- Folha de S. Paulo
Mesmo como rainha da Inglaterra Guedes ainda é útil
Argumentei neste espaço quando a pandemia chegou que ela representava um choque exógeno no sistema político alterando os preços relativos das questões da agenda pública: os temas que levaram Bolsonaro à Presidência (segurança pública, corrupção, costumes) seriam eclipsados e o reformismo fiscal e econômico sairia da pauta. E que as questões fiscais adquiririam significado inteiramente novo face ao imperativo de expansão brutal do gasto.
O resultado líquido disso tudo é que “o ativo Guedes” perdeu valor.
O que efetivamente se seguiu não divergiu do script: a pandemia inviabilizou a agenda maximalista de Guedes e a debandada de membros de sua equipe é o melhor sinalizador disso. A janela de oportunidade para as privatizações foi fechada, pelo menos no curto prazo. Idem para algumas reformas microeconômicas. Mas ela não é o único fator: os efeitos do escândalo no clã familiar e a aproximação com o centrão eram previsíveis e se manifestam agora.
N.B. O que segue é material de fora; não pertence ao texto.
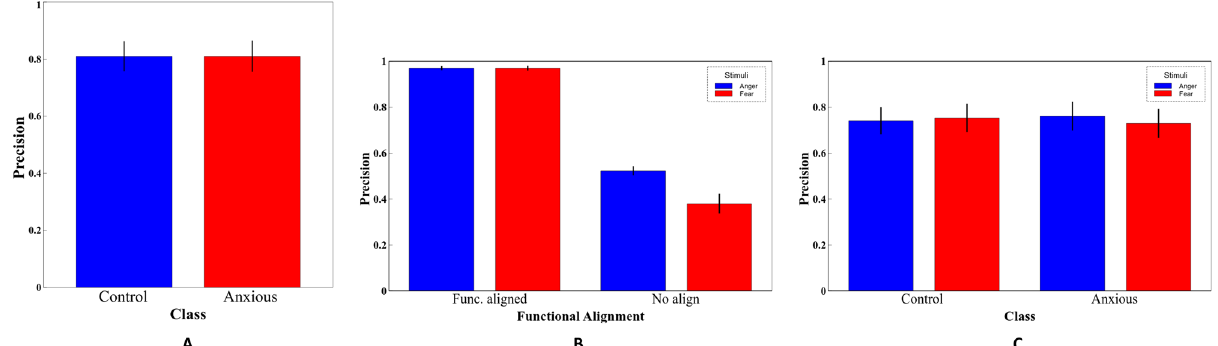
Figure 7. Precision tables for both anxious versus non-anxious and negative stimuli classification analysis. ( A ) Precision table for anxious versus non-anxious AdaBoost classification model. ( B ) Precision table for fearful versus angry faces, linear SVM with and without functional alignment. ( C ) Precision table for four- class classification model of negative stimuli and disease state. All error bars represent the standard error of the precision across outer-CV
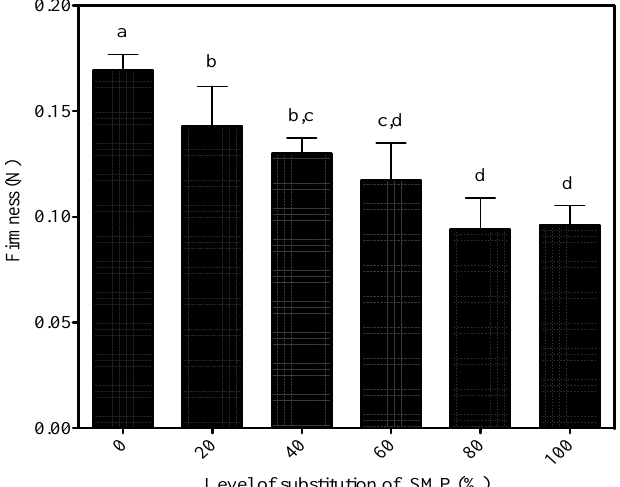
Figure 4. Firmness of control set-type yogurt, and yogurts enriched with whey:buttermilk protein aggregates. A Duncan post-test was applied to compare the means to the control.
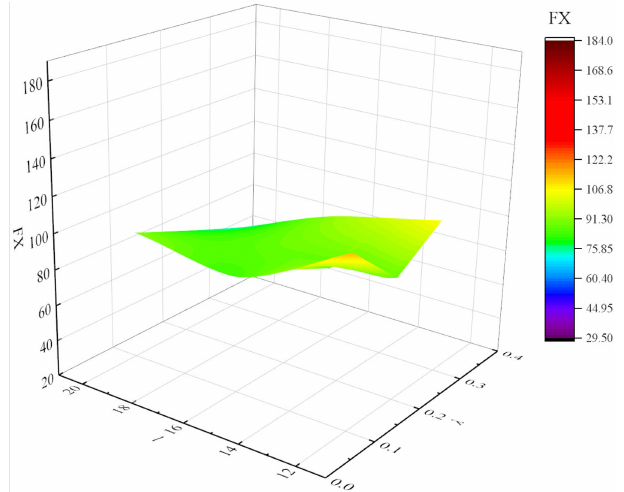
Figure 18. Effects of λ and l on traction.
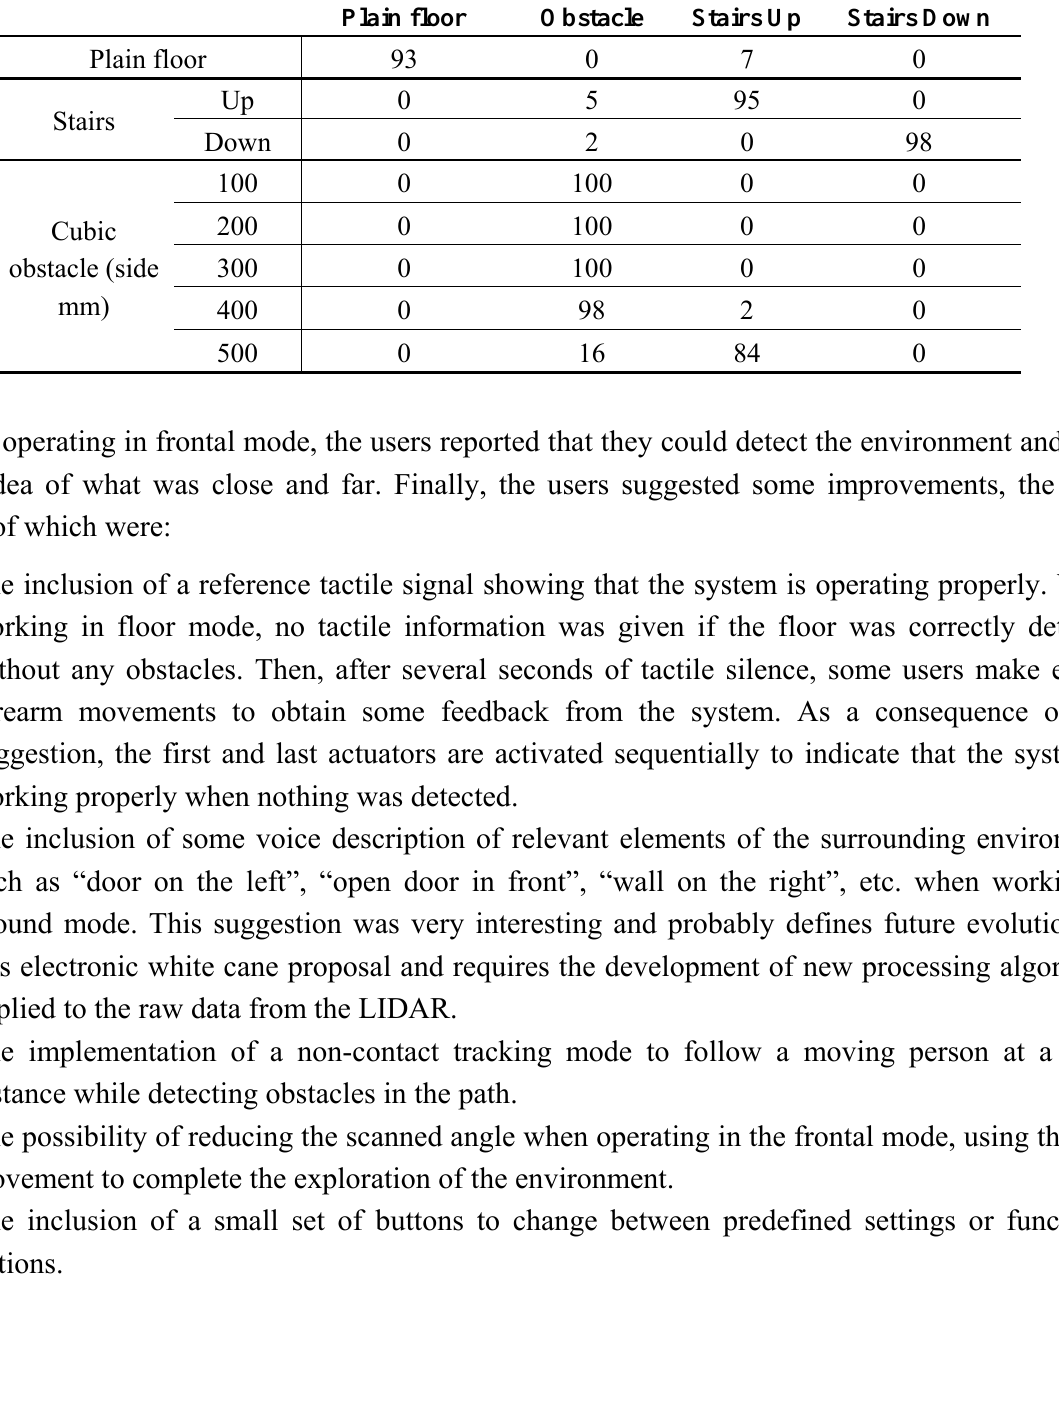
Table 3. Detection results of the electronic white cane operating in floor mode. Detected as (%) Plain floor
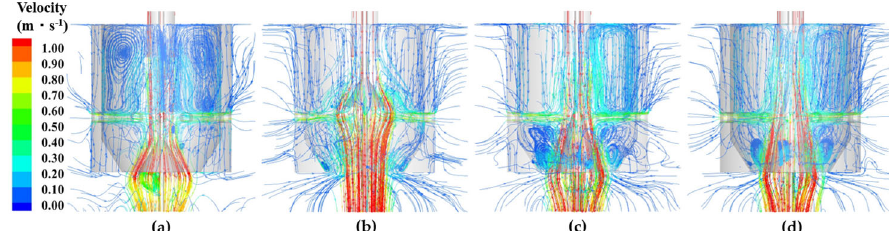
Figure 10. Internal flow-field distribution and velocity characteristics of the feedwell: ( a ) α a = 60 ◦ ; ( b ) α b = 60 ◦ , with the bottom height of the conical deflector of ( b ) being 1766 mm higher than that of ( a ); ( c ) α c = 30 ◦ ; and ( d ) α d = 21.1 ◦ .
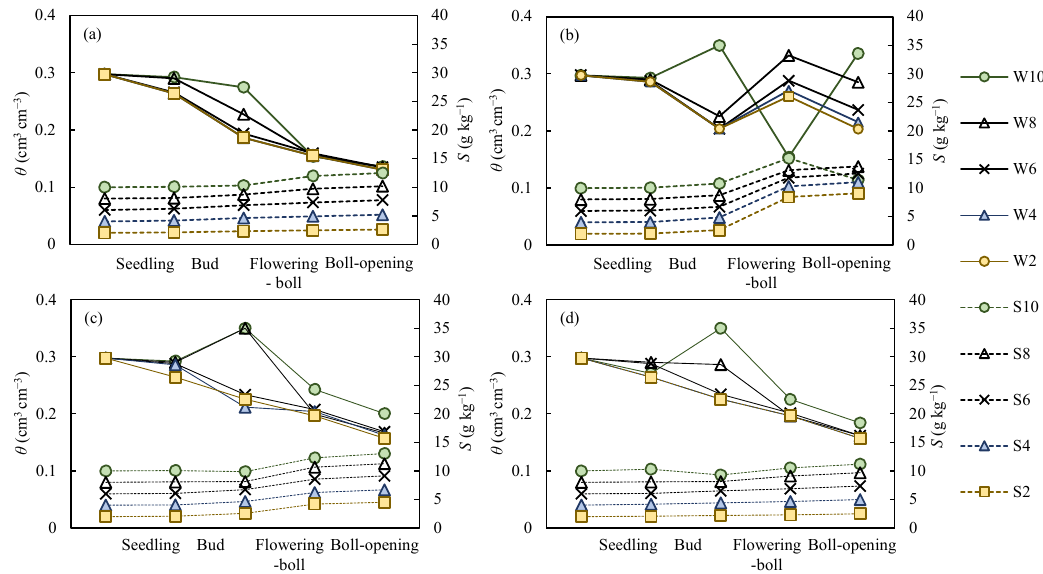
Figure 10. Dynamic thresholds of soil water content and salinity in the root zone for different scenarios: ( a ) W 0 = 0.85 θ fc , M = 200 mm, K = 0 g L − 1 ; ( b ) W 0 = 0.85 θ fc , M = 550 mm, K = 9 g L − 1 ; ( c ) W 0 = 0.85 θ fc , M = 400 mm, K = 3 g L − 1 ; ( d ) W 0 = 0.85 θ fc , M = 400 mm, K = 0 g L − 1 ; W 2, W 4, W 6, W 8 and W 10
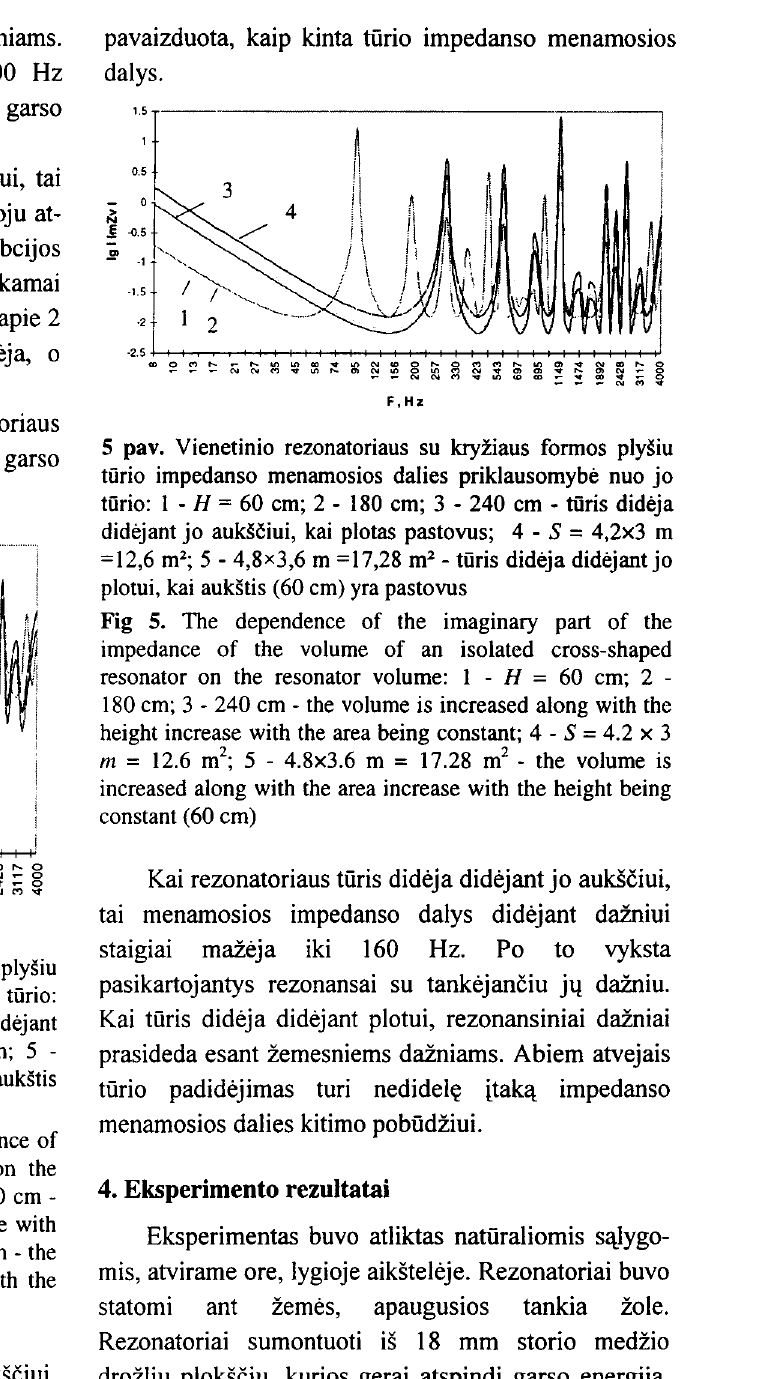
kartojimo damis vis tankeja. Kai turis dideja didejant rezonatoriaus plotui, tai realiosios impedanso dalys taip pat tolygiai maZeja augant damiui. Taciau siuo atveju didejant turiui rezonansQ daZnis maZeja, o jQ amplitudes darosi vis didesnes.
De antídoto anticaos social a sustentáculo da popularidade, o auxílio emergencial (cujo custo chega a 8,5% do PIB) revelou-se ex post crucial para a sustentação política do governo. Assim pandemia e escândalo desfiguraram a agenda Guedes; convertem o czar da economia em Torquemada do gasto muito além do papel que ministros da Fazenda normalmente cumprem. Sua agenda tornou-se inteiramente reativa: como o centroavante que decide o jogo que passa a jogar como zagueiro.